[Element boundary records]
---*---

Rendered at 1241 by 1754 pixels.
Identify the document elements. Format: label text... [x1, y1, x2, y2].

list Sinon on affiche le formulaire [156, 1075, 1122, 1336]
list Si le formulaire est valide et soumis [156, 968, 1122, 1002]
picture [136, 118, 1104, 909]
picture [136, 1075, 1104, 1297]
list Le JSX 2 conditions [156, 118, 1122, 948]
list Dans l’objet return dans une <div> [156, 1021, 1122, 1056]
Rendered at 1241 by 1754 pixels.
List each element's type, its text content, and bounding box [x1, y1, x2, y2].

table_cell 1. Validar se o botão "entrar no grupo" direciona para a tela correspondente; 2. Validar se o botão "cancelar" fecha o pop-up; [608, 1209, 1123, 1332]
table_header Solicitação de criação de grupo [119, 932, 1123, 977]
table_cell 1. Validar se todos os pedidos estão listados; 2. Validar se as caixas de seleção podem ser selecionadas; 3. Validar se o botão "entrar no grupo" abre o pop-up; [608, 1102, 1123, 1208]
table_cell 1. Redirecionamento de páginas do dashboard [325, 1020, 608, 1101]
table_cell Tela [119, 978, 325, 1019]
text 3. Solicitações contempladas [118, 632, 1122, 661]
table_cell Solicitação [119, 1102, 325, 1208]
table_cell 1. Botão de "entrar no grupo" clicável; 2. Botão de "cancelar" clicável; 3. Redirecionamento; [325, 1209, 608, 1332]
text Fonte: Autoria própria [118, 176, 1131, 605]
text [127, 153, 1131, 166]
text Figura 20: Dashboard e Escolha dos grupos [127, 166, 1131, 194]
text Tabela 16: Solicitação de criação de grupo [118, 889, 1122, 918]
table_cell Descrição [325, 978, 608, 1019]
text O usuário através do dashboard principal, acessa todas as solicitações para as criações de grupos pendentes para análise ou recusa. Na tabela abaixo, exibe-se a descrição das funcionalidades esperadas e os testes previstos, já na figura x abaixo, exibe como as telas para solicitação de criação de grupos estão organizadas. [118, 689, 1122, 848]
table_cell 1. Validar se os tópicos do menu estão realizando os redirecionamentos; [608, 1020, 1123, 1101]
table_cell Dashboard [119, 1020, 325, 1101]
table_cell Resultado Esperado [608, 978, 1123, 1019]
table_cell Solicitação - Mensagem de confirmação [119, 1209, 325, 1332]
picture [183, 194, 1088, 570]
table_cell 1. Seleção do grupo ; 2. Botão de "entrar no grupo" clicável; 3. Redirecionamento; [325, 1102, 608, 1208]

---*---

▶ **Task details**:
Copy out every line of the listing above, character for character, with no changes.

▶ **Output for this exercise**:
Rendered at 1241 by 1754 pixels.
Identify the document elements. Format: label text... [x1, y1, x2, y2].

list Sinon on affiche le formulaire [156, 1075, 1122, 1336]
list Si le formulaire est valide et soumis [156, 968, 1122, 1002]
picture [136, 118, 1104, 909]
picture [136, 1075, 1104, 1297]
list Le JSX 2 conditions [156, 118, 1122, 948]
list Dans l’objet return dans une <div> [156, 1021, 1122, 1056]
Rendered at 1241 by 1754 pixels.
List each element's type, its text content, and bounding box [x1, y1, x2, y2].

table_cell 1. Validar se o botão "entrar no grupo" direciona para a tela correspondente; 2. Validar se o botão "cancelar" fecha o pop-up; [608, 1209, 1123, 1332]
table_header Solicitação de criação de grupo [119, 932, 1123, 977]
table_cell 1. Validar se todos os pedidos estão listados; 2. Validar se as caixas de seleção podem ser selecionadas; 3. Validar se o botão "entrar no grupo" abre o pop-up; [608, 1102, 1123, 1208]
table_cell 1. Redirecionamento de páginas do dashboard [325, 1020, 608, 1101]
table_cell Tela [119, 978, 325, 1019]
text 3. Solicitações contempladas [118, 632, 1122, 661]
table_cell Solicitação [119, 1102, 325, 1208]
table_cell 1. Botão de "entrar no grupo" clicável; 2. Botão de "cancelar" clicável; 3. Redirecionamento; [325, 1209, 608, 1332]
text Fonte: Autoria própria [118, 176, 1131, 605]
text [127, 153, 1131, 166]
text Figura 20: Dashboard e Escolha dos grupos [127, 166, 1131, 194]
text Tabela 16: Solicitação de criação de grupo [118, 889, 1122, 918]
table_cell Descrição [325, 978, 608, 1019]
text O usuário através do dashboard principal, acessa todas as solicitações para as criações de grupos pendentes para análise ou recusa. Na tabela abaixo, exibe-se a descrição das funcionalidades esperadas e os testes previstos, já na figura x abaixo, exibe como as telas para solicitação de criação de grupos estão organizadas. [118, 689, 1122, 848]
table_cell 1. Validar se os tópicos do menu estão realizando os redirecionamentos; [608, 1020, 1123, 1101]
table_cell Dashboard [119, 1020, 325, 1101]
table_cell Resultado Esperado [608, 978, 1123, 1019]
table_cell Solicitação - Mensagem de confirmação [119, 1209, 325, 1332]
picture [183, 194, 1088, 570]
table_cell 1. Seleção do grupo ; 2. Botão de "entrar no grupo" clicável; 3. Redirecionamento; [325, 1102, 608, 1208]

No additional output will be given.